SXSW Film Review: Executive Order

Brazilian speculative drama shows racism transcends borders

Executive Order, part of the 2021 SXSW Film Festival lineup

Writer-director Lázaro Ramos takes an age-old racist threat and wonders how it’d look in real life in this Brazilian thriller about a government forcing its Black citizens to “go back to Africa.”

Antônio (Alfred Enoch), is a kindhearted but outspoken civil rights lawyer who sues the Brazilian government for monetary reparations to Black citizens, attempting to hold the state accountable for its violent history against the African slaves brought to the land centuries ago and their descendants still struggling today. The government retaliates with the “Return Yourself” initiative, paying to send all Black Brazilians to different countries in Africa against their will.

The dystopia proposed in Executive Order, which was co-written by Ramos, Lusa Silvestre, Aldri Anunciação, and Elísio Lopes Jr., is deeply intriguing if not completely fleshed out. One wonders how Antônio got to where he was, suing the government seemingly on his own in a courtroom showing little sign of outrage. Later, the heart of the film becomes a standoff between Antônio and the state, Antônio “safe” in his apartment based on the protection of a minor technicality. With the Brazilian government being as militarized and authoritarian as it is, it’s hard to believe they wouldn’t overlook the law and storm his home anyway.
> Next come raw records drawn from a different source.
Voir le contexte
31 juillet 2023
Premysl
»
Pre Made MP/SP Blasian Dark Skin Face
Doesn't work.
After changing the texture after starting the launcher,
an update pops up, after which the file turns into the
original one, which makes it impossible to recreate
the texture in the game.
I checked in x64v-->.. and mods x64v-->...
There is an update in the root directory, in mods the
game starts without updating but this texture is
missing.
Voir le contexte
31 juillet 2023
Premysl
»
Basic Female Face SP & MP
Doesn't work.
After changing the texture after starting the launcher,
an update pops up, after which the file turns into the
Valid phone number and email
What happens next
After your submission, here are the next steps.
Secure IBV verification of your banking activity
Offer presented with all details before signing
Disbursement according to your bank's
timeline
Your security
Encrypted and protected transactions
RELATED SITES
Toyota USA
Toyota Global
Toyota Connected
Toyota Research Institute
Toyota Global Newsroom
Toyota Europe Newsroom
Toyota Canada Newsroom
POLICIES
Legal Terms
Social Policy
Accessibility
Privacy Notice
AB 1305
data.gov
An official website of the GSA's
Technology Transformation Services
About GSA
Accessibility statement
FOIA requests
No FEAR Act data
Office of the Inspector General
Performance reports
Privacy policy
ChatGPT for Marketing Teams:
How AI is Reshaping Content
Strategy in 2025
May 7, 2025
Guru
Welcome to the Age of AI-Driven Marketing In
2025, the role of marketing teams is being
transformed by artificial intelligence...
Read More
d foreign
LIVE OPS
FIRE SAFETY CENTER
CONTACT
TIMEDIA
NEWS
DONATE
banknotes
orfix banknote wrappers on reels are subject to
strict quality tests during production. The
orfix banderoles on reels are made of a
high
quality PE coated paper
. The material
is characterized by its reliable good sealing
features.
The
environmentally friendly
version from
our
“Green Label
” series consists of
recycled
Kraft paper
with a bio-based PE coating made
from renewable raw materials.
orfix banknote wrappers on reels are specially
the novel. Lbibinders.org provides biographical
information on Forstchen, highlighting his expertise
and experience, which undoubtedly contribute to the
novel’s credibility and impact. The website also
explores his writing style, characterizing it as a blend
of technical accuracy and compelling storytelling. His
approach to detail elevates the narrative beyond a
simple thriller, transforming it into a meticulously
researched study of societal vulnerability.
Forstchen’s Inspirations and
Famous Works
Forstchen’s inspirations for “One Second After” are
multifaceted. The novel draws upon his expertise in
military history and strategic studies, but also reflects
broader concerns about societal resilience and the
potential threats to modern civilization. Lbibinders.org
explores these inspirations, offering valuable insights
Yet while these questions loom in the background, they do not erase Executive Order’s merits. Adapting the entire premise from a phrase as hateful and storied as the idea of “going back to Africa” means that the film doesn’t have to relegate its discussion of racism to just the violence of words or the danger of right-wing authoritarianism. The blend of these issues is seamless, realistic, and compelling. Meanwhile, strong performances from Enoch, Taís Araújo as his wife Capitu, and Seu Jorge as his cousin André give stability to the narrative, even when the premise confuses.

It feels like several lifetimes fly by in these 90 minutes. As the clock ticks on Antônio’s lonely fight, an Afrofuturistic bunker operates on the other side of town, hiding underground and organizing a resistance movement. And throughout the film, there are bright spots of humor, color, and music that Ramos might have done well to linger on. There’s enough here to fill a miniseries or television show, and it’s worth wondering how well that might have served the story. Still, all this is to say — Executive Order brings a lot to the table.